Dua orang berbadan kekar mendadak saja berdiri di hadapannya, membuat Ellesmere terlonjak bukan main. Gawat, mengapa ia begitu lengah!? Kontan saja Ellesmere membalikkan badan tetapi sia-sia, kawanan yang mengejar dirinya berhasil membuat sosok itu terpojok. Beberapa dari mereka tak lagi menahan seringai—yang entah mengartikan apa, ia tidak mengerti.
Tidak mau mengerti.
Begitu dua orang di belakangnya mengunci pergerakan Ellesmere–menguasai kedua lengan tanpa peduli keberadaan lukanya, ia sontak berontak kasar sekuat tenaga setelah berteriak nyaring—kesakitan. "Lepaskan. Lepaskan aku!!!"
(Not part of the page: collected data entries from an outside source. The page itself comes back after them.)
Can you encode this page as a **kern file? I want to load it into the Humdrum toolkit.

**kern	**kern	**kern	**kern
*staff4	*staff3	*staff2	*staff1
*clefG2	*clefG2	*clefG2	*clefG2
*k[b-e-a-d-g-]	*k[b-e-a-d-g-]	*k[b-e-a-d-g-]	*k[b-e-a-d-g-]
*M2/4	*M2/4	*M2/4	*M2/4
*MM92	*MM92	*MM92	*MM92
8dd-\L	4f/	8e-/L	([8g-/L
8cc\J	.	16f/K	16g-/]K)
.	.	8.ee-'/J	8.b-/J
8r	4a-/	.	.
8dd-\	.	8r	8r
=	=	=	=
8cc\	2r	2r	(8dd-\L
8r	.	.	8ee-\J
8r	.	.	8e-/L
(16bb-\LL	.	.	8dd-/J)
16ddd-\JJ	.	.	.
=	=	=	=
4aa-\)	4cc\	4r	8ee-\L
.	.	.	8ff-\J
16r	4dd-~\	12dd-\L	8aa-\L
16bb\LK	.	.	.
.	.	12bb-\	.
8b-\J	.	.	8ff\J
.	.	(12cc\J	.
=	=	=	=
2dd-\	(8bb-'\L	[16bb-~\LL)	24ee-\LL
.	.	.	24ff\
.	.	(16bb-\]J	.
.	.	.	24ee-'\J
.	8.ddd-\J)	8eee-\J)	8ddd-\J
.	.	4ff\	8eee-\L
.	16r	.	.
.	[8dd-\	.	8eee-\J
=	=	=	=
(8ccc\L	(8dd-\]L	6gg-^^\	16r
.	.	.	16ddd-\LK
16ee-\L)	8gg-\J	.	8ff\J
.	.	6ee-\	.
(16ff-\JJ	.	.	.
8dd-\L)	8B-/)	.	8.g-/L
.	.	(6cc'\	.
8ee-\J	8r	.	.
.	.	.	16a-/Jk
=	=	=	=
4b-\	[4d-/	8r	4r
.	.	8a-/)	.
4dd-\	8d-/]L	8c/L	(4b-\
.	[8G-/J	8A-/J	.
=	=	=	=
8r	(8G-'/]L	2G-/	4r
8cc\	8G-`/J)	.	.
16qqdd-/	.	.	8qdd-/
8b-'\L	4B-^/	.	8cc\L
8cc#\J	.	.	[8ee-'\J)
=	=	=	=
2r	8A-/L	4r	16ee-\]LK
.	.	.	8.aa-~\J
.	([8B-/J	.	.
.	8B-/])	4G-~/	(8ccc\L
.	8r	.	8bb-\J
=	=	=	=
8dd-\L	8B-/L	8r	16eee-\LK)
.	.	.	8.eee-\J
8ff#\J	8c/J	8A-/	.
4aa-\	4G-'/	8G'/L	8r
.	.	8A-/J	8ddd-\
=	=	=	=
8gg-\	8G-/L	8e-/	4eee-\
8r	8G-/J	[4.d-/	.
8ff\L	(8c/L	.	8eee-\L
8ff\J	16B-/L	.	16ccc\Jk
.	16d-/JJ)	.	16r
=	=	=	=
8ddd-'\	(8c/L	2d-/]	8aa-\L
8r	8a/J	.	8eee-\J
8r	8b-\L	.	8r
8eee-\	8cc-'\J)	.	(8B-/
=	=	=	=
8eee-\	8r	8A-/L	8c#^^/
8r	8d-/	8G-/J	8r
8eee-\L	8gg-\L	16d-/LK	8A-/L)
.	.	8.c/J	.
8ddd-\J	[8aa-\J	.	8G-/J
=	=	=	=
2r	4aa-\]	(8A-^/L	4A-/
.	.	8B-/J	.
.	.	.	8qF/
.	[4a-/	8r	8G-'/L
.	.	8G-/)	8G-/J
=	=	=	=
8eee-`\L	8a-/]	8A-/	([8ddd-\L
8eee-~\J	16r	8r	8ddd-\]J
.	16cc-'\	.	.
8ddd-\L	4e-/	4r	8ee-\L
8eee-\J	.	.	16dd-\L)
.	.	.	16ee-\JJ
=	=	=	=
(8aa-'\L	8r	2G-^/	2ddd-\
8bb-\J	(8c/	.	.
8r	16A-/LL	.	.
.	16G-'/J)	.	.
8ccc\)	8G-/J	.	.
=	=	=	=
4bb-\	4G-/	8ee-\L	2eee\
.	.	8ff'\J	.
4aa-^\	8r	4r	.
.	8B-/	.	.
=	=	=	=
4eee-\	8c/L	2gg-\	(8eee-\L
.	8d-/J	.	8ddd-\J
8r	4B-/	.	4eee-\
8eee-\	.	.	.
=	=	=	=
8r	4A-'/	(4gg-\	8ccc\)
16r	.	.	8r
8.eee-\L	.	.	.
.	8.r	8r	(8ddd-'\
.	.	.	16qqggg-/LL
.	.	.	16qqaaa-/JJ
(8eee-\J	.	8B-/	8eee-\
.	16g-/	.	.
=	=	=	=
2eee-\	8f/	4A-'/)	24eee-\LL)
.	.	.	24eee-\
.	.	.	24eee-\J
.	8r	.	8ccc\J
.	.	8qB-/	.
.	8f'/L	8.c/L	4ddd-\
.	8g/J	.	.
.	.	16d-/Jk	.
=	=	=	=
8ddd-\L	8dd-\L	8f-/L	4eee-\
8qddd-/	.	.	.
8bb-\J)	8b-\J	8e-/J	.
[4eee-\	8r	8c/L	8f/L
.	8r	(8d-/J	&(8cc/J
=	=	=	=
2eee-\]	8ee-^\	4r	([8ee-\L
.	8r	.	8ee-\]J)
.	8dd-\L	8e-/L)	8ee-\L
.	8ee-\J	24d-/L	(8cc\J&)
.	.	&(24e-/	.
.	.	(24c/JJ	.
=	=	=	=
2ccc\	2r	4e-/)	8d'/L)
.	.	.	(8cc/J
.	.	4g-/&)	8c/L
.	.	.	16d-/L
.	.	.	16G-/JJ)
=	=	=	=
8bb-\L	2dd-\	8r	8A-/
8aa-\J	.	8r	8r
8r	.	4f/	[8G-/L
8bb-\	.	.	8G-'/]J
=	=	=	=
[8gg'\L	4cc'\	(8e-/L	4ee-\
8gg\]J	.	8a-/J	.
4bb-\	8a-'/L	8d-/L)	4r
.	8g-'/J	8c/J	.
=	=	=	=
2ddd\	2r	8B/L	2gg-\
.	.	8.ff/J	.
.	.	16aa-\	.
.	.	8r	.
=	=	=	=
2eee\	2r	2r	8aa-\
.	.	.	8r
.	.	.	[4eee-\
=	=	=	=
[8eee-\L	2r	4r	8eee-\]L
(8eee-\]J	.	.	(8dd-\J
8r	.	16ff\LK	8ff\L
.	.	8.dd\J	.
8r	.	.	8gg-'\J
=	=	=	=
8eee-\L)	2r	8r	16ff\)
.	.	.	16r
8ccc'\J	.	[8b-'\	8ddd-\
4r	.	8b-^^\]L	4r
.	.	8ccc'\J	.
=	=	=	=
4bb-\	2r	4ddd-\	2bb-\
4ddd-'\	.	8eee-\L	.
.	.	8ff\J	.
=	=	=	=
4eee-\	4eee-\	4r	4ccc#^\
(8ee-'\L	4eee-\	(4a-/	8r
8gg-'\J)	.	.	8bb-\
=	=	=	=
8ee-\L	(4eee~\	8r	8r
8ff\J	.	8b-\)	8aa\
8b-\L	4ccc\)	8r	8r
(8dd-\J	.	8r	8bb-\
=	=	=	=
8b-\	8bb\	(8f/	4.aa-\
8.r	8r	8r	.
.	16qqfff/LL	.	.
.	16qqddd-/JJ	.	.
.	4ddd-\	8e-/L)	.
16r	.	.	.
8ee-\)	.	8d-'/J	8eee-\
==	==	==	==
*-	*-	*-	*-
"Aku benar-benar berharap dia bisa diberi pelajaran."
"Tunggu, dari awal Tn. Ulric meminta kita untuk membawa gadis busuk ini dalam keadaan utuh. Mereka tidak akan mau membeli seseorang yang sudah dipakai, menjadi bekas."
Satu dua pasang mata menatap jengkel ke arah Ellesmere. Gadis itu tidak bisa bertahan lebih lama lagi. Pandangannya segera mengabur sementara ia belum sempat memikirkan apa pun untuk kabur dari mereka. Tak membutuhkan waktu lama memberikan ucapan selamat malam kepada Ellesmere dengan membiusnya menggunakan kain.
Kesadarannya terenggut. Menghilang di saat itu juga, meski ia benci jika sampai terjadi. Begitu memaksa menghiraukan segala nyeri bahkan ketika raganya sudah meraung-raung minta istirahat.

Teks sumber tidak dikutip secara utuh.